A wireless mesh network's coverage area and throughput may be easily increased by adding additional nodes, which can be done with relative ease. The mesh network's decentralized architecture and efficient resource utilization will allow it to handle more traffic and more devices as the network grows [29, 30].
Wireless mesh networks have a wide variety of applications, including but not limited to community networks, smart homes, outdoor wireless networks, wireless sensor networks, and Internet of Things (IoT) deployments. They provide a versatile and adaptable alternative to traditional infrastructure-based networks in scenarios when doing so would be impractical or prohibitively expensive, such as with wireless communication [31, 32].
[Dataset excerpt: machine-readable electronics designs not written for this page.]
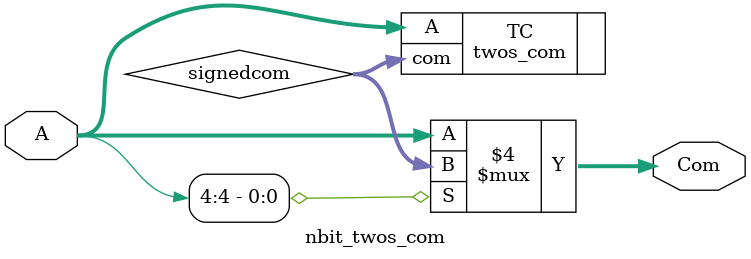
<source format=v>
`timescale 1ns / 1ps

module nbit_twos_com #(parameter WIDTH = 5)(A, Com);
    input [WIDTH-1:0]A;
    output reg [WIDTH-1:0]Com;
    
    wire [WIDTH-1:0]signedcom;
    
    twos_com #(WIDTH) TC (.A(A), .com(signedcom));
    
    always @ (signedcom) begin
        if (A[WIDTH-1] == 0)
            Com = A;
        else        
            Com = signedcom;
    end
    
endmodule

</source>
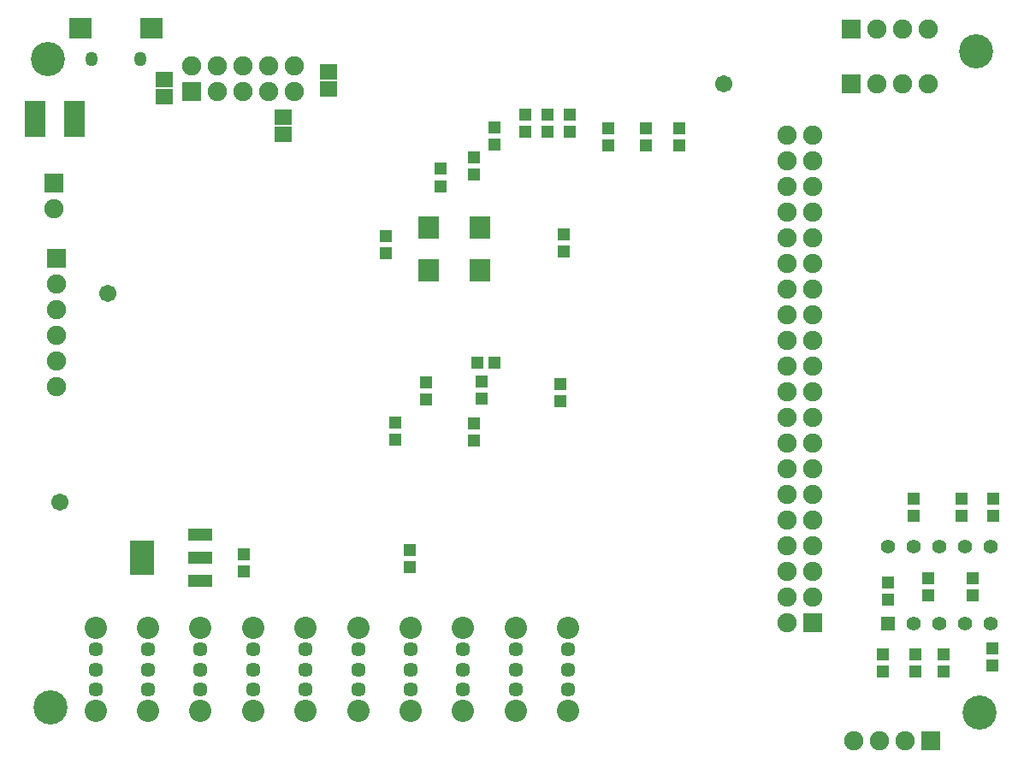
<source format=gbr>
G04 DipTrace 2.4.0.2*
%INBottomMask.gbr*%
%MOIN*%
%ADD51C,0.133*%
%ADD64R,0.0926X0.136*%
%ADD66R,0.0926X0.0454*%
%ADD76C,0.0867*%
%ADD78C,0.0572*%
%ADD80C,0.0671*%
%ADD86R,0.0867X0.0828*%
%ADD88O,0.0493X0.0572*%
%ADD90C,0.0749*%
%ADD92R,0.0749X0.0749*%
%ADD94R,0.0671X0.0592*%
%ADD96R,0.0828X0.1419*%
%ADD98C,0.056*%
%ADD100R,0.056X0.056*%
%ADD104R,0.0789X0.0867*%
%ADD106R,0.0513X0.0474*%
%ADD108R,0.0474X0.0513*%
%FSLAX44Y44*%
G04*
G70*
G90*
G75*
G01*
%LNBotMask*%
%LPD*%
D108*
X-33188Y-937D3*
Y-1607D3*
X-39646Y-1102D3*
Y-1772D3*
X-30688Y4000D3*
Y3331D3*
D106*
X-30544Y6375D3*
X-29875D3*
D108*
X-33750Y3375D3*
Y4044D3*
X-32562Y4937D3*
Y5607D3*
X-27313Y4875D3*
Y5544D3*
X-30375Y5625D3*
Y4956D3*
X-34129Y10626D3*
Y11295D3*
X-27190Y11376D3*
Y10707D3*
D104*
X-32441Y11626D3*
X-30441D3*
Y9973D3*
X-32441D3*
D100*
X-14564Y-3813D3*
D98*
X-13564D3*
X-12564D3*
X-11564D3*
X-10564D3*
Y-813D3*
X-11564D3*
X-12564D3*
X-13564D3*
X-14564D3*
D96*
X-46255Y15877D3*
X-47790D3*
D94*
X-36339Y17717D3*
Y17047D3*
X-42756Y17402D3*
Y16732D3*
X-38125Y15938D3*
Y15268D3*
D51*
X-11125Y18500D3*
X-11000Y-7250D3*
X-47188Y-7077D3*
X-47304Y18189D3*
D92*
X-17502Y-3750D3*
D90*
X-18502D3*
X-17502Y-2750D3*
X-18502D3*
X-17502Y-1750D3*
X-18502D3*
X-17502Y-750D3*
X-18502D3*
X-17502Y250D3*
X-18502D3*
X-17502Y1250D3*
X-18502D3*
X-17502Y2250D3*
X-18502D3*
X-17502Y3250D3*
X-18502D3*
X-17502Y4250D3*
X-18502D3*
X-17502Y5250D3*
X-18502D3*
X-17502Y6250D3*
X-18502D3*
X-17502Y7250D3*
X-18502D3*
X-17502Y8250D3*
X-18502D3*
X-17502Y9250D3*
X-18502D3*
X-17502Y10250D3*
X-18502D3*
X-17502Y11250D3*
X-18502D3*
X-17502Y12250D3*
X-18502D3*
X-17502Y13250D3*
X-18502D3*
X-17502Y14250D3*
X-18502D3*
X-17502Y15250D3*
X-18502D3*
D92*
X-47067Y13376D3*
D90*
Y12376D3*
D92*
X-41693Y16929D3*
D90*
Y17929D3*
X-40693Y16929D3*
Y17929D3*
X-39693Y16929D3*
Y17929D3*
X-38693Y16929D3*
Y17929D3*
X-37693Y16929D3*
Y17929D3*
D92*
X-46942Y10439D3*
D90*
Y9439D3*
Y8439D3*
Y7439D3*
Y6439D3*
Y5439D3*
D88*
X-43671Y18215D3*
X-45580D3*
D86*
X-43238Y19396D3*
X-46013D3*
D92*
X-16000Y19375D3*
D90*
X-15000D3*
X-14000D3*
X-13000D3*
D92*
X-16000Y17250D3*
D90*
X-15000D3*
X-14000D3*
X-13000D3*
D92*
X-12875Y-8375D3*
D90*
X-13875D3*
X-14875D3*
X-15875D3*
D80*
X-46817Y938D3*
X-20940Y17252D3*
X-44942Y9063D3*
D108*
X-29875Y14875D3*
Y15544D3*
X-30688Y13687D3*
Y14357D3*
X-32003Y13251D3*
Y13921D3*
X-22688Y14831D3*
Y15500D3*
X-24000Y14831D3*
Y15500D3*
X-25438Y14831D3*
Y15500D3*
X-26938Y15375D3*
Y16044D3*
X-27813Y15375D3*
Y16044D3*
X-28687Y15375D3*
Y16044D3*
X-11689Y1063D3*
Y393D3*
X-13564Y1063D3*
Y393D3*
X-10439Y1063D3*
Y393D3*
X-14752Y-5001D3*
Y-5670D3*
X-13501Y-5001D3*
Y-5670D3*
X-12376Y-5001D3*
Y-5670D3*
X-11251Y-2688D3*
Y-2018D3*
X-10501Y-4750D3*
Y-5420D3*
X-14564Y-2188D3*
Y-2857D3*
X-13001Y-2688D3*
Y-2018D3*
D78*
X-27012Y-4804D3*
Y-5592D3*
Y-6379D3*
D76*
Y-3978D3*
Y-7206D3*
D78*
X-29059Y-4804D3*
Y-5592D3*
Y-6379D3*
D76*
Y-3978D3*
Y-7206D3*
D78*
X-31106Y-4804D3*
Y-5592D3*
Y-6379D3*
D76*
Y-3978D3*
Y-7206D3*
D78*
X-33154Y-4804D3*
Y-5592D3*
Y-6379D3*
D76*
Y-3978D3*
Y-7206D3*
D78*
X-35201Y-4804D3*
Y-5592D3*
Y-6379D3*
D76*
Y-3978D3*
Y-7206D3*
D78*
X-37248Y-4804D3*
Y-5592D3*
Y-6379D3*
D76*
Y-3978D3*
Y-7206D3*
D78*
X-39295Y-4804D3*
Y-5592D3*
Y-6379D3*
D76*
Y-3978D3*
Y-7206D3*
D78*
X-41343Y-4804D3*
Y-5592D3*
Y-6379D3*
D76*
Y-3978D3*
Y-7206D3*
D78*
X-43390Y-4804D3*
Y-5592D3*
Y-6379D3*
D76*
Y-3978D3*
Y-7206D3*
D78*
X-45437Y-4804D3*
Y-5592D3*
Y-6379D3*
D76*
Y-3978D3*
Y-7206D3*
D66*
X-41339Y-315D3*
Y-1220D3*
Y-2126D3*
D64*
X-43622Y-1220D3*
M02*

</source>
In addition, our research systematically evaluated interference and connection quality to identify the best route to gateway nodes. However, the measurement relied only on the estimated transmission count (ETX) to predict the expected link quality (ELQ), ignoring other parameters that might have an impact on the ELQ. Expected Transmission Time (ETT) and ETX [21, 22] are routing measures that exclusively consider delivery ratio and ignore any interference that may occur between connections. This load imbalance originated from these measures' inaccurate depiction of traffic volume. The authors of reference [17] described a heterogeneous Mobile Ad hoc Network (MANET) with two layers of connectivity. To solve the problem of gateway selection using the existing Metric Link Indicator (MLI) metric, the network was outfitted with a distributed algorithm. In this analysis, the gateway's current load was evaluated using historical data and the amount of traffic that must be processed. Furthermore, this method included a technique to stop hosts from rapidly moving between gateway nodes. If a host has been using gateway i for some time and then gets an advertising from gateway j suggesting a lower load, the host may choose to change its network configuration to use gateway j instead. The load index of j also has to be less than the load index of i by at least a threshold value, L. In addition, in the aforementioned cases, a node strategically switches gateways with a fixed probability to reduce the frequency of switches [21].
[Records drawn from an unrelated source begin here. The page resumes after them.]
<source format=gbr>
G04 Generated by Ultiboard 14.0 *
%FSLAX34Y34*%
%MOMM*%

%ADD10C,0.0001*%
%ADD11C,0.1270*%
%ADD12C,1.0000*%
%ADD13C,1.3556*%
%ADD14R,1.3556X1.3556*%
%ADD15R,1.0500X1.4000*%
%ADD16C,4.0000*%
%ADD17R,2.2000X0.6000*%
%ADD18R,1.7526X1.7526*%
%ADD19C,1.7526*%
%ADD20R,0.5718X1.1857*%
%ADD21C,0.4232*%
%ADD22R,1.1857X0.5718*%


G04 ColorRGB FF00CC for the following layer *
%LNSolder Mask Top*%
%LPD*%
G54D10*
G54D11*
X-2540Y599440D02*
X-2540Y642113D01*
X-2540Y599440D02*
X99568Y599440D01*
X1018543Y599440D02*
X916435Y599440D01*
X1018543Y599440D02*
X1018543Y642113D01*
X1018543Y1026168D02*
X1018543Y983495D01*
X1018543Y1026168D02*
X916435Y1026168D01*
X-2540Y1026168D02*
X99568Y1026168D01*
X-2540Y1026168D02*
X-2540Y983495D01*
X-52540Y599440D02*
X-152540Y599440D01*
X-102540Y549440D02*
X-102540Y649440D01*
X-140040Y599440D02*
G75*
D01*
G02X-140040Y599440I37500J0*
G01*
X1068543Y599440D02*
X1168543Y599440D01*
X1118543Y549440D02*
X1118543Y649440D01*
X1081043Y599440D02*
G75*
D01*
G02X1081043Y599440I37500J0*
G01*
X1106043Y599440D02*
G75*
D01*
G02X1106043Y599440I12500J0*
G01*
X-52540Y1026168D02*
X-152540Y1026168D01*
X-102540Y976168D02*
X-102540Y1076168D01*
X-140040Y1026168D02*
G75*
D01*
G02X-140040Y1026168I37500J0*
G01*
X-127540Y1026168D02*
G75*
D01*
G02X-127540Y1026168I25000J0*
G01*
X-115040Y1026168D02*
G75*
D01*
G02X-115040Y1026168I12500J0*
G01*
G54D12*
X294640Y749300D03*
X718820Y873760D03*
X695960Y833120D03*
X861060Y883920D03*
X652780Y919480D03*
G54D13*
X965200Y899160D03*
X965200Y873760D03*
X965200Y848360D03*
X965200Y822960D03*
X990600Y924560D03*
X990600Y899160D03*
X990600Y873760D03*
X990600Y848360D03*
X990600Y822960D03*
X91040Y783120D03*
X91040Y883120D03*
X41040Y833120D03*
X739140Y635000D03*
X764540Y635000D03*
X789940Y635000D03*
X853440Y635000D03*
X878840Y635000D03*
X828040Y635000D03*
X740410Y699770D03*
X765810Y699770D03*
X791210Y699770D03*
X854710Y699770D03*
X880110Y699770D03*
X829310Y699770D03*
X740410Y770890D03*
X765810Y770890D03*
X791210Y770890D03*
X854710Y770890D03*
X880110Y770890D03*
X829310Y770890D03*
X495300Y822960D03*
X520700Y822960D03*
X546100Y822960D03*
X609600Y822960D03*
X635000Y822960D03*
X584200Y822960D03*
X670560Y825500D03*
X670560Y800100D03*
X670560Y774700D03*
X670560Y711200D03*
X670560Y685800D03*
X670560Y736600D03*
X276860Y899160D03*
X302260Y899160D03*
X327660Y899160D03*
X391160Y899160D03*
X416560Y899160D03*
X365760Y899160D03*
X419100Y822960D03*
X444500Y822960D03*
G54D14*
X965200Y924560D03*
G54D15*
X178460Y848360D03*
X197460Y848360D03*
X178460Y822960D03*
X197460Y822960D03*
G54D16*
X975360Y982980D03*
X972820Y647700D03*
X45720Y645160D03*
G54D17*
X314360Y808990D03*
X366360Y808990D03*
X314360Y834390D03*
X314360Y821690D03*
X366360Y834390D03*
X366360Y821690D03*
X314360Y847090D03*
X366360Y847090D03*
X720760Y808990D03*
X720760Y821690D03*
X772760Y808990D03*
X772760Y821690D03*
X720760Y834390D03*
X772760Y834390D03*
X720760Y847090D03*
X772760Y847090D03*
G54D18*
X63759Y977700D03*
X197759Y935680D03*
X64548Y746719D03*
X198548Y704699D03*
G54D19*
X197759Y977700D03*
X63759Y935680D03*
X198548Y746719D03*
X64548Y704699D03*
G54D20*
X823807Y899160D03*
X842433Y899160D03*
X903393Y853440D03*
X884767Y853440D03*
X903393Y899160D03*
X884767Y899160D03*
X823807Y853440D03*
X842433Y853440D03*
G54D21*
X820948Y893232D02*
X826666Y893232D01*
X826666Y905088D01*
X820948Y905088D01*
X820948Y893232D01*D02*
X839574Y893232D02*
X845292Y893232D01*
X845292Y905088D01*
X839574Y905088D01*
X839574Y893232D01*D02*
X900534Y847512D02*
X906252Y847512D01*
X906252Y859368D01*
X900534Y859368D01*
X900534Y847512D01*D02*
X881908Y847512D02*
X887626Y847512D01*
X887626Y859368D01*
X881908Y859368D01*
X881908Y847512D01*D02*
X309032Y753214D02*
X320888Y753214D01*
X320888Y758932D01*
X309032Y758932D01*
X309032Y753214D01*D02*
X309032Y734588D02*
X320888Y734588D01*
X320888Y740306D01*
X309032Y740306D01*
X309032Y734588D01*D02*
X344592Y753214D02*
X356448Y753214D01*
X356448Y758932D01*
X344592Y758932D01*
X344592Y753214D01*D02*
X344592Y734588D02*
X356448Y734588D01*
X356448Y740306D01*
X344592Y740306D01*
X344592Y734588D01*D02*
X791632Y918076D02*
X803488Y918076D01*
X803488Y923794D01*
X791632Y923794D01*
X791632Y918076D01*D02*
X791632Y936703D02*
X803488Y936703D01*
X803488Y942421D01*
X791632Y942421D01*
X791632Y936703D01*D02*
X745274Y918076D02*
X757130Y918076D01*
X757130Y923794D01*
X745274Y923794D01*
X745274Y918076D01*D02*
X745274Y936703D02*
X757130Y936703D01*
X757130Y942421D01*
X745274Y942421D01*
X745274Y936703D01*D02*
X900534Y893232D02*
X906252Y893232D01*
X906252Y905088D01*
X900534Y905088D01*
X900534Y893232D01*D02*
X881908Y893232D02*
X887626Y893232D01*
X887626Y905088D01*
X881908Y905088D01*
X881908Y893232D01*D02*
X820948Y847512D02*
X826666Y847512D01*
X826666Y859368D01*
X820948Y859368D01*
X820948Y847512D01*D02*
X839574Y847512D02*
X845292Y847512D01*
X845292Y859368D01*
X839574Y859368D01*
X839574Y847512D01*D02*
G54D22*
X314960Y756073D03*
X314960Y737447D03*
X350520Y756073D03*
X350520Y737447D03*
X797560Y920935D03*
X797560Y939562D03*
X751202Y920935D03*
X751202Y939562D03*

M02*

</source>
It has been shown that deploying networks is NP-hard [9], [7], [22], and gateway placement in wireless networks is only one example. In paper [8] conducted by Chandra set of placement methods provided to address network capacity limits, wireless interference, fault tolerance, and fluctuating traffic needs. The asymptotic capacity of wireless multi-hop networks was investigated by Gupta and Kumar [11]. As described in references [21] and [12], several models were employed to evaluate the capacity of wireless networks. In [20] analyzed the capacity of random multi-hop multi-radio multi-channel wireless networks. In [17] used the protocol interference model to investigate the issues of flow routing and transmission scheduling within a single-channel wireless network. By exploring the potential of multi-radio multi-channel mesh networks, this study builds upon earlier attempts. Alicherry et al. [1] offer a technique based on linear programming to maximize throughput in MIMO WMNs. In this method, multipath routing, link scheduling, and static channel assignment are all handled concurrently.
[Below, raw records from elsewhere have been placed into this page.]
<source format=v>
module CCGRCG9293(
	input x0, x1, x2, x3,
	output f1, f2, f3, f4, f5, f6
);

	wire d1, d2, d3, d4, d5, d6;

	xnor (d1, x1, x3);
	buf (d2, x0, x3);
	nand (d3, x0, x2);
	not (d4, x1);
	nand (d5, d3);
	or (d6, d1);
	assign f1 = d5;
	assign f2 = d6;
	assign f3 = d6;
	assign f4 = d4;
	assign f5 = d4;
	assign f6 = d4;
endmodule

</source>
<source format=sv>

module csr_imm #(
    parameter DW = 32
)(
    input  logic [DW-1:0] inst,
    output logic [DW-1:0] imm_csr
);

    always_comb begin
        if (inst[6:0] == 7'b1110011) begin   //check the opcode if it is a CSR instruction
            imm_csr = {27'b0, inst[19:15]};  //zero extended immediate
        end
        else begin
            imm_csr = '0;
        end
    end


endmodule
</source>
All of the aforementioned studies either concentrated only on the capabilities of multi-hop wireless mesh networks (WMNs) without gateways or else assumed a static environment in which the positions of the mesh routers and gateways were fixed. Recently, Li et al. [22] conducted study in which they analyzed the unsure location of gateways inside the mesh backbone. Finding the optimal location for gateways was a priority for the team so that they could maximize throughput. As a workaround, the researchers proposed a novel grid-based gateway deployment technique based on cross-layer throughput optimization.